Rotten Tomatoes: 94% (216-15)
12-Lincoln-Lincoln is a collaboration of two of the most important figures in modern cinema, director Steven Spielberg and actor Daniel Day-Lewis. Uniting for the first time, they are both in top form. There is nothing more difficult than trying to win a third Academy award for best actor, but even with stellar competition this year it’s hard to see anyone beating out Day-Lewis after knocking his interpretation of the 16th president out of the park. Spielberg is shooting for his third Oscar as well, and this examination of the difficult effort to pass the amendment to ban slavery certainly puts him in the running. The film is really about the political process as much as anything, and the most fascinating thing when observing the machinations that Lincoln must undergo to achieve his goal is how little things have really changed. There was the same greed and compromise on every issue that seems to permeate both houses of Congress today. Spielberg and screenwriter Tony Kushner deserve a great deal of credit for taking the minutiae of trying to get a bill passed and turning it into a fascinating filmgoing experience. The rest of the credit goes to Day-Lewis who really gets to the beating heart of what made Lincoln the near legend he is today while still showing all the foibles of an ordinary man. A history lesson and a great entertainment all wrapped into one perfect package.

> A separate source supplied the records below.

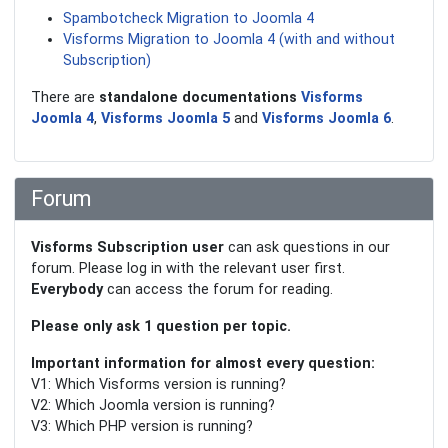
Spambotcheck Migration to Joomla 4
Visforms Migration to Joomla 4 (with and without
Subscription)
There are
standalone documentations
Visforms
Joomla 4
,
Visforms Joomla 5
and
Visforms Joomla 6
.
Forum
Visforms Subscription user
can ask questions in our
forum. Please log in with the relevant user first.
Everybody
can access the forum for reading.
Please only ask 1 question per topic.
Important information for almost every question:
V1: Which Visforms version is running?
V2: Which Joomla version is running?
V3: Which PHP version is running?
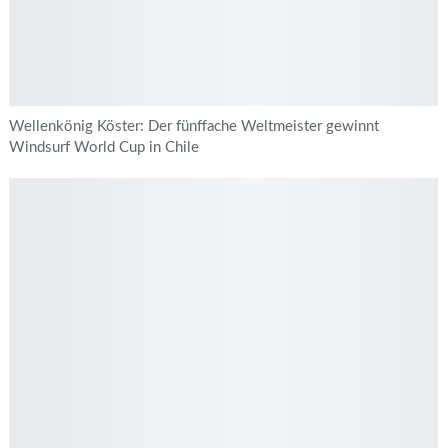
Wellenkönig Köster: Der fünffache Weltmeister gewinnt
Windsurf World Cup in Chile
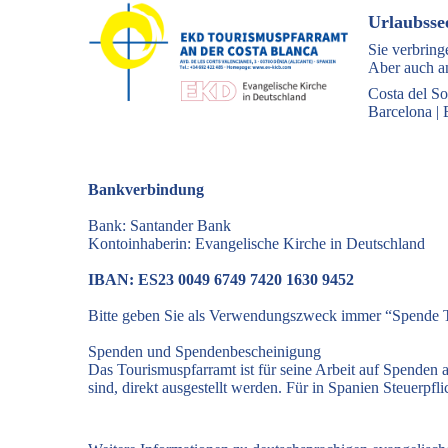
Urlaubsse
Sie verbring
Aber auch an
Costa del So
Barcelona
|
Bankverbindung
Bank: Santander Bank
Kontoinhaberin: Evangelische Kirche in Deutschland
IBAN: ES23 0049 6749 7420 1630 9452
Bitte geben Sie als Verwendungszweck immer “Spende T
Spenden und Spendenbescheinigung
Das Tourismuspfarramt ist für seine Arbeit auf Spenden
sind, direkt ausgestellt werden. Für in Spanien Steuerp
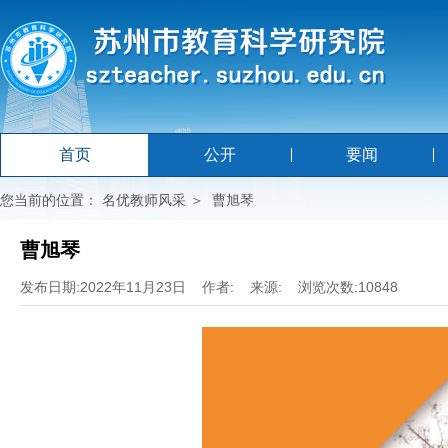
首页
公开
要闻
您当前的位置：
名优教师风采
＞
曹旭琴
曹旭琴
发布日期:2022年11月23日 作者: 来源: 浏览次数:10848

Rotten Tomatoes: 90% (158-17)
11-Skyfall- When Casino Royale came out in 2006, I put it in the same class as my favorite three Bond films, Dr. No, From Russia with Love, and Goldfinger. After the disappointing follow-up Quantum of Solace which resembled an attempt to rip off the fast-paced editing of the Jason Bourne films, Skyfall puts the series back on track with an installment worthy of being classified with the four classics mentioned above. There is much to admire here. Each major set piece is different so that they don’t blend into one another as is the case in many of the lesser Bond films. The brilliant Javier Bardem gives us perhaps the most unusual Bond villain ever, both in regards to his attitude and motivations. His conversation with Bond when he has him tied up certainly is something we have never seen before from this franchise. Bond also goes back to his roots here which is something I felt was lacking in the last few entries. There is a nod given to old characters and even the crazy contraptions from the older Bond films. I really like to see movies embrace their roots. Best of all, this movie is effective because despite its global scale it deals with the pasts of M and Bond, giving all the proceedings added depth. I was pleasantly surprised to see that the title Skyfall actually has important meaning to the overall film and to Bond himself. I credit director Sam Mendes with really focusing on bringing the lives and pasts of the main characters more into the forefront. I hope this approach continues and that the franchise gives us more installments that provide sheer entertainment while growing the characters. Oh, by the way, Daniel Craig is superb as always.